= Morgan Morgan (Welsh politician) =

Welsh politician (1843–1894)

Sir Morgan Morgan (1843-1894) was a solicitor who became mayor of Cardiff, Wales, in 1886. He was also Chief Magistrate of the town.

==Background==
Morgan was born in north Carmarthenshire on 18 July 1843, to Morgan Morgan, a farmer of Cilycwm. He was brought up by his uncle, a banker in Brecon, with his brother John (who became High Sheriff of Brecknockshire and Mayor of Brecon). Morgan attended the Priory School in Abergavenny, followed by Christ College in Brecon. Choosing to become a solicitor, he was articled in Cardiff after moving there in 1861. He became a solicitor in 1866.

In 1874 Morgan married Elizabeth Margetta Buckley, daughter of James Buckley (later High Sheriff of Carmarthenshire).

==Legal career==
Morgan practised as a solicitor in Cardiff, later going into partnership as Morgan and Scott, with Walter Scott who had been previously articled under him.

==Politics and public service==
Morgan was first elected to Cardiff Borough Council in 1881, as a Conservative councillor for the East ward of the town. In November 1886 he was elected as Cardiff's Chief Magistrate.
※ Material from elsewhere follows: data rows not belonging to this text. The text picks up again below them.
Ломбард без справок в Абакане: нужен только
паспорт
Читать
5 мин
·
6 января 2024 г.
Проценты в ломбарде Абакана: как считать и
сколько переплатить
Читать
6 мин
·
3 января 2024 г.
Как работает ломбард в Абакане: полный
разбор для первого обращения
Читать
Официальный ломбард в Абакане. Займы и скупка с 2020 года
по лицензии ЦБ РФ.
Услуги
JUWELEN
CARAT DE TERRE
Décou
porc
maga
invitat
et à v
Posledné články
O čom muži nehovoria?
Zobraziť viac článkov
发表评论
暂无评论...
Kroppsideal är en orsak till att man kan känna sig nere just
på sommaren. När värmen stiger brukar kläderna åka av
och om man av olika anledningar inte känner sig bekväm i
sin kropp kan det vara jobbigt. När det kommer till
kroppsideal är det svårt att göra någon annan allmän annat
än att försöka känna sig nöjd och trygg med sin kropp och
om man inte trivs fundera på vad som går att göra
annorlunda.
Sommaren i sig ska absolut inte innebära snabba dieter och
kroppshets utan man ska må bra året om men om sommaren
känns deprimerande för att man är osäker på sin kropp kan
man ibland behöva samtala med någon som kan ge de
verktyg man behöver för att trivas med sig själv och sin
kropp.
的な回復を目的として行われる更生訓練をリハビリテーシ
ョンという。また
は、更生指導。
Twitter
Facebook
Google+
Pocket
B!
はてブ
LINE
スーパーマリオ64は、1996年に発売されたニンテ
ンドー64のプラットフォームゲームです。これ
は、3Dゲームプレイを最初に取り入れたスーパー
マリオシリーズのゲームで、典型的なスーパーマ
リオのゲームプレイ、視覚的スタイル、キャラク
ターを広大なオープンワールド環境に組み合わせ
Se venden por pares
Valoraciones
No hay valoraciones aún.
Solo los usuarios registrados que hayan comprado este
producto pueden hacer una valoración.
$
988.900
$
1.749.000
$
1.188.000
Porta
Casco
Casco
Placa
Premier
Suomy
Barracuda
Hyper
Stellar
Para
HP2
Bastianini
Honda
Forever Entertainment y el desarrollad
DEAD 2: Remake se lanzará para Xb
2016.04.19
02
In November 1886 Morgan also became Mayor of Cardiff for the next 12 months, which included the town's celebrations of Queen Victoria's Golden Jubilee. He also hosted a banquet for the Premier of Queensland, Sir Samuel Griffith. He granted the freedom of Cardiff to UK Prime Minister, William Gladstone.

In August 1887 Morgan was given a knighthood as part of the Golden Jubilee Honours and a garden party of 2,000 people was held in Sophia Gardens later that month. As a mark of gratitude for his services to the borough, in November 1888 the council presented Morgan with a 36 piece silver dinner set (worth £1,000) and two oil paintings of himself. Lady Morgan received a diamond bracelet.

Following the creation of Cardiff County Borough in 1889, Morgan became councillor for the new Park ward, but was the most prominent casualty of the all-Cardiff elections in November 1890, when he lost to the Liberal contender. Despite trailing by 100 votes, Morgan demanded a recount, eventually losing by 649 votes to 747.

Morgan stood unsuccessfully in the 1892 United Kingdom general election for the South Glamorganshire constituency.

==Death==
Morgan died at his house in Cathedral Road, Cardiff, on 13 December 1894. He had fallen ill on a trip to Scotland in the September, then caught a further cold staying at his house in Porthcawl in late November. After his death was announced, the muffled bells of St John's church were rung and flags were flown at half mast on some of Cardiff's important buildings.